Perry Fuller took Legate to see Edmund Cooper, the president’s man at the Treasury. Jointly, Cooper and Fuller instructed Legate on a key political consideration. The president, they boasted, could call on the vote of Kansas Senator Ross if needed, but that could be controversial for Ross in Republican Kansas. To limit Ross’s political risk, they wanted the other Kansas Republican (Pomeroy) also to vote for acquittal. They were willing to pay for Pomeroy’s vote.
The courtly Cooper instructed Legate on how the bribe money could be raised. Tax collectors in New York and New Jersey had seized large amounts of whiskey on which federal tax had not been paid. Cooper, showing Legate a list of the seizures, said that Legate could earn commissions by helping to settle those cases. Those commissions could pay for bribes to senators, with some money left over for themselves. Two days later, Legate took the train to New York to complete this mission. Lists of whiskey seizures in the New York area were prepared. Within a few days, however, Treasury officials cooled on the project. Legate returned to Washington City empty-handed, resolved to renew his scheming with Gaylord and Cooper. He became a regular visitor to Cooper’s room in the Metropolitan Hotel as he pressed the Treasury official to find another way to conclude a bribery deal.

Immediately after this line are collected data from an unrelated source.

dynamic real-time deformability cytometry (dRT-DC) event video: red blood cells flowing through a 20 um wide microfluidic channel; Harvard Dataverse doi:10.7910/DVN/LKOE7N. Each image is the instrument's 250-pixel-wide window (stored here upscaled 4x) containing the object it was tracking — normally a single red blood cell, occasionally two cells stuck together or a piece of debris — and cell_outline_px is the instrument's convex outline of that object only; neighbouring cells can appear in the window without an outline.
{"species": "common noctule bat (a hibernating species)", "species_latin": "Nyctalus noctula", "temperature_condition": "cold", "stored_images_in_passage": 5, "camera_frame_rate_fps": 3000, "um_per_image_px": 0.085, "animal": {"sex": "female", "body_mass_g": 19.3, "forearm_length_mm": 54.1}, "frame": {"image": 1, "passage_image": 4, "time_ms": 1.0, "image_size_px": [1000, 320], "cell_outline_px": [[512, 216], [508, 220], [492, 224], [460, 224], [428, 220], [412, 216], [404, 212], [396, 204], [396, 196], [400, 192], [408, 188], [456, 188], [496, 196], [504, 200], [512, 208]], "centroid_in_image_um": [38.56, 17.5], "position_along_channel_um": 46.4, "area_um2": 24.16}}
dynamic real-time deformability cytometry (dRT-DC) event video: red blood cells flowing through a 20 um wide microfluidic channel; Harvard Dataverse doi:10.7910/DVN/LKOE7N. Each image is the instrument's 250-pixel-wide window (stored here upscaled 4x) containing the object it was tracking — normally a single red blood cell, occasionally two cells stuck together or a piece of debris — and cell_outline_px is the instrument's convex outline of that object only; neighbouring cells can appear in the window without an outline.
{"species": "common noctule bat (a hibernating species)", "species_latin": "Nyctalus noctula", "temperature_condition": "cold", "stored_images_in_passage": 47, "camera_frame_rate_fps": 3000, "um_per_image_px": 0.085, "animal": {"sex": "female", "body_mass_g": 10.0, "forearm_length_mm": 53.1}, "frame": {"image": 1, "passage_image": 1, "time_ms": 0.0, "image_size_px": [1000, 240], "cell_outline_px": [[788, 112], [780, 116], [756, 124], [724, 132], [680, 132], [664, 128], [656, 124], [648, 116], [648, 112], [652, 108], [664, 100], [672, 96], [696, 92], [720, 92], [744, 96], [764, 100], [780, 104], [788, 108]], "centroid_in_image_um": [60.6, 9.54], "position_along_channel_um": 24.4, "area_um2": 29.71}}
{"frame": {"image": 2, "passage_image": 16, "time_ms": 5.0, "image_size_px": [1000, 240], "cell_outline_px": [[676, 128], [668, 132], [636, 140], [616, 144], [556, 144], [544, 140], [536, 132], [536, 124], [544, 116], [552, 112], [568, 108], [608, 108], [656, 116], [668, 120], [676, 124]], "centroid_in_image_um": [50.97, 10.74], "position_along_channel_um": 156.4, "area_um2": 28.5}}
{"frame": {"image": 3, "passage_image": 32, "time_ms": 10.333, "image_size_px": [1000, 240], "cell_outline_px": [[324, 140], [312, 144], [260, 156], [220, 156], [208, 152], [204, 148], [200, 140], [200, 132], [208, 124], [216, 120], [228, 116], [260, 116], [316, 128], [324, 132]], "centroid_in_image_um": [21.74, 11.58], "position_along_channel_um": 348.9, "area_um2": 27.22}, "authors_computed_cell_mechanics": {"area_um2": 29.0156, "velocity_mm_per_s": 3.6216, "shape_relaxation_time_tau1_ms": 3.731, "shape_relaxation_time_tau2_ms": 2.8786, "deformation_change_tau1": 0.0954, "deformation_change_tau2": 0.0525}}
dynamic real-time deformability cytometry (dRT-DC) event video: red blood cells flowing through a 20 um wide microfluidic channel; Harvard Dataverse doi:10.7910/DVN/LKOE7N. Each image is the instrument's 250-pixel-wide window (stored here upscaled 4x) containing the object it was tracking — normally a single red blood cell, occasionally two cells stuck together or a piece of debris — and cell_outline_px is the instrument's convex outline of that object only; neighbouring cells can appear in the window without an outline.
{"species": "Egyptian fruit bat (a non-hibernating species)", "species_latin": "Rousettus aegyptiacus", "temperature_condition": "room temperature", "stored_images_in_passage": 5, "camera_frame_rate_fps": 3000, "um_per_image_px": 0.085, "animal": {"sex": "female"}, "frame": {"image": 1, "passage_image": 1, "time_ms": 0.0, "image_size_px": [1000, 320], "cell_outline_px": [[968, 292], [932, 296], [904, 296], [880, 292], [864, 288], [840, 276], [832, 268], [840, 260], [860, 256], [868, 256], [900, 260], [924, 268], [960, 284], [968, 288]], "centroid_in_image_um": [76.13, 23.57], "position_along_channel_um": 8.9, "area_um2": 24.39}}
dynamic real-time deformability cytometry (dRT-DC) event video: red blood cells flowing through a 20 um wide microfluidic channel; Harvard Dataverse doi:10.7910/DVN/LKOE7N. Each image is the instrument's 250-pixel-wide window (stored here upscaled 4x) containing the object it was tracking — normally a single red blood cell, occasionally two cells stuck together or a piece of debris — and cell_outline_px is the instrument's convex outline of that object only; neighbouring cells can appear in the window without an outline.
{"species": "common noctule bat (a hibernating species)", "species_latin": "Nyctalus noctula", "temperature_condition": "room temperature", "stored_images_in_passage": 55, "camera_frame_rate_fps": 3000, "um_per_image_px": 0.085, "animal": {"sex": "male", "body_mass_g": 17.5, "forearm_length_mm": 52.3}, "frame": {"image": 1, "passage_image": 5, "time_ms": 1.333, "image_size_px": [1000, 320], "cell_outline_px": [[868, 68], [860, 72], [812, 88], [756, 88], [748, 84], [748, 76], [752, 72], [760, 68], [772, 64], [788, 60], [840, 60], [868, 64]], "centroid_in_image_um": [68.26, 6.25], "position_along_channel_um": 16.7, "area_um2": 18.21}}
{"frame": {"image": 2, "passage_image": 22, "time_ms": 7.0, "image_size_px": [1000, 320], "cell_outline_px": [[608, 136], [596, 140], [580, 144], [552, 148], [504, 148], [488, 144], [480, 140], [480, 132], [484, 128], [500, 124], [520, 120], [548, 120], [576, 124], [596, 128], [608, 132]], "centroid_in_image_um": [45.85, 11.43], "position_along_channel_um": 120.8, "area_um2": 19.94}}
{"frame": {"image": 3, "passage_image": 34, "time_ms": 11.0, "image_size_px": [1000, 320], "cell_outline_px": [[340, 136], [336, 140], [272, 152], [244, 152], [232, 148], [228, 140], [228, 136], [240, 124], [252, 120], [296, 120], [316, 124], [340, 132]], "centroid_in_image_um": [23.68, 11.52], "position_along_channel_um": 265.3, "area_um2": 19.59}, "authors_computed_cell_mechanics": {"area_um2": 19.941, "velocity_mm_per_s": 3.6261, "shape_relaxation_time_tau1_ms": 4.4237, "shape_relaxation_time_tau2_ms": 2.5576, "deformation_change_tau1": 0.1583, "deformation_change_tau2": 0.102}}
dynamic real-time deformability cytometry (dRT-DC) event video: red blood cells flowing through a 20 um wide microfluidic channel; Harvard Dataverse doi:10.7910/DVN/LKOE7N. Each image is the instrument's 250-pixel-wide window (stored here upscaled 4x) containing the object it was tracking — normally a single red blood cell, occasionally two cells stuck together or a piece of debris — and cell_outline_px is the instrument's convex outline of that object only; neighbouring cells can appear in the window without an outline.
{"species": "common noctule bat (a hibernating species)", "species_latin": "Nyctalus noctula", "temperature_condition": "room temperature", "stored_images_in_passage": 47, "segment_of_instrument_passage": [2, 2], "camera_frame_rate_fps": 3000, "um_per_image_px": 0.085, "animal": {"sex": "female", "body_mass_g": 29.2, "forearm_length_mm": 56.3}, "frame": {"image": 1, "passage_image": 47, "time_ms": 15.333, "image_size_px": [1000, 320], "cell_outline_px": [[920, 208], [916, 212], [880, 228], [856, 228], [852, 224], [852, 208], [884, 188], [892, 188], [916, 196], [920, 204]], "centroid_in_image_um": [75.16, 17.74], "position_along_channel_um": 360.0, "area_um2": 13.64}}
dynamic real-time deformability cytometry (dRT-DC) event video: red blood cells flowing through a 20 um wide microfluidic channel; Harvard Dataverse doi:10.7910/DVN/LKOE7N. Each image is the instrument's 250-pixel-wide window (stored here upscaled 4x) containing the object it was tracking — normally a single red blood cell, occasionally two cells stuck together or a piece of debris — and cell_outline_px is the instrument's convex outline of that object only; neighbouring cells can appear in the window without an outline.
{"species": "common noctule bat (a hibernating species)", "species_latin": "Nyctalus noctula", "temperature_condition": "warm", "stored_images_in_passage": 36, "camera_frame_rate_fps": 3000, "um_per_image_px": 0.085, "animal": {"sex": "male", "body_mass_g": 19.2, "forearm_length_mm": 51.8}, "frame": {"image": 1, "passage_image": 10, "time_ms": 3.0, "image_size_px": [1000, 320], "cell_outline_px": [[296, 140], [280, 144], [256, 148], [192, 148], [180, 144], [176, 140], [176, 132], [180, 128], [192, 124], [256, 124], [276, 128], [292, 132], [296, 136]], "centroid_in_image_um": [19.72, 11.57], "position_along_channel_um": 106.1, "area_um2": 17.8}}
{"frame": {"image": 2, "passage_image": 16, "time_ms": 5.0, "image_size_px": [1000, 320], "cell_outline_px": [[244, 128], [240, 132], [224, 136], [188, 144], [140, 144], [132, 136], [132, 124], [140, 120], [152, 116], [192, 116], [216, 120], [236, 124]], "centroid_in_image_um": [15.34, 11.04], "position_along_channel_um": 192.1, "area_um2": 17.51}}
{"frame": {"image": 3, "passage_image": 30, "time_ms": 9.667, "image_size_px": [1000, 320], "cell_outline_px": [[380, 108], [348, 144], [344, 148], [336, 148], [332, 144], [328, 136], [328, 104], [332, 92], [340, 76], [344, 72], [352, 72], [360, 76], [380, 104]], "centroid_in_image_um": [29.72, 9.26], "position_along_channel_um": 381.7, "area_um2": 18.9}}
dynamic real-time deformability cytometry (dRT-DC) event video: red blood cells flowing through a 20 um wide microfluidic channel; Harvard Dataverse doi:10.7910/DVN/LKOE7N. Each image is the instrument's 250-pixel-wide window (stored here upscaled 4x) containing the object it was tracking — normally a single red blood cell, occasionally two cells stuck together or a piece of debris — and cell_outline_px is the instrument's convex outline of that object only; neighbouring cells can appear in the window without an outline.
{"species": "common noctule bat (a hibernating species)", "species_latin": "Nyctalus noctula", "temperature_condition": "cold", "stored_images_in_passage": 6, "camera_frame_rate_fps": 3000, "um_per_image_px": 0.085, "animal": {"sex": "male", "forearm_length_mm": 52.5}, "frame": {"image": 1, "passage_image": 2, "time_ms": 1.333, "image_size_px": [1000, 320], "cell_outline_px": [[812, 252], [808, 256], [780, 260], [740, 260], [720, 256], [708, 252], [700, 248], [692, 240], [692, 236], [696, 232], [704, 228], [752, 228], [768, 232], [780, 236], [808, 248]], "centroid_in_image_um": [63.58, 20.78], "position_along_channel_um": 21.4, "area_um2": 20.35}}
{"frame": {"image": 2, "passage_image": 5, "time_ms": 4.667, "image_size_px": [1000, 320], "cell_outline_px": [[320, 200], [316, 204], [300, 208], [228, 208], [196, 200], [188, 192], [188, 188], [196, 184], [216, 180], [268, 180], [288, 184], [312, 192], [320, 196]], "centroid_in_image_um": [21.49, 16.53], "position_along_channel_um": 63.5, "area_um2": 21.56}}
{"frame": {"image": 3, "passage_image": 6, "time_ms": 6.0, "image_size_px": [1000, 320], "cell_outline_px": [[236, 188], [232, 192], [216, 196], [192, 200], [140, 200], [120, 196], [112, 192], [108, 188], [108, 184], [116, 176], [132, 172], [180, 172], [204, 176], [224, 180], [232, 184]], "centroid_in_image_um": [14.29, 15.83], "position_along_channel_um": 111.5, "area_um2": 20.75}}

The resumed negotiations advanced to the point of concrete proposals about specific sums. Gaylord promised that $40,000 would ensure the pro-Johnson votes of Pomeroy and four other Republican senators. Cooper authorized Perry Fuller to offer $40,000 for the “Chase movement,” with the money to be paid if the Senate acquitted Johnson. In one version, Cooper met with Gaylord and counted out most of the money in cash, then added a check drawn on a Washington bank. Gaylord declined the payment, in this account, because he would not accept the check.
Though the schemers admitted engaging in extensive bribery foreplay, they tended to deny that there was any consummation. Cooper claimed that during negotiations over the payment to Gaylord, he began to suspect that the New Yorker’s overture might be a trap, that Cooper’s efforts to purchase senators’ votes could be revealed publicly to embarrass Johnson.